[Opening Data to examine section]
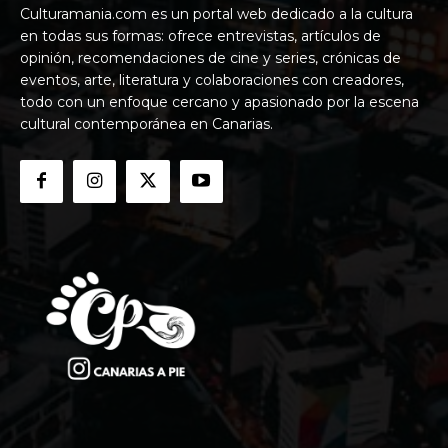
Culturamania.com es un portal web dedicado a la cultura
en todas sus formas: ofrece entrevistas, artículos de
opinión, recomendaciones de cine y series, crónicas de
eventos, arte, literatura y colaboraciones con creadores,
todo con un enfoque cercano y apasionado por la escena
cultural contemporánea en Canarias.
[Closing Data to examine section]
Each record above, in full: return it exactly, pictures excluded.

### Completed exercise
Culturamania.com es un portal web dedicado a la cultura
en todas sus formas: ofrece entrevistas, artículos de
opinión, recomendaciones de cine y series, crónicas de
eventos, arte, literatura y colaboraciones con creadores,
todo con un enfoque cercano y apasionado por la escena
cultural contemporánea en Canarias.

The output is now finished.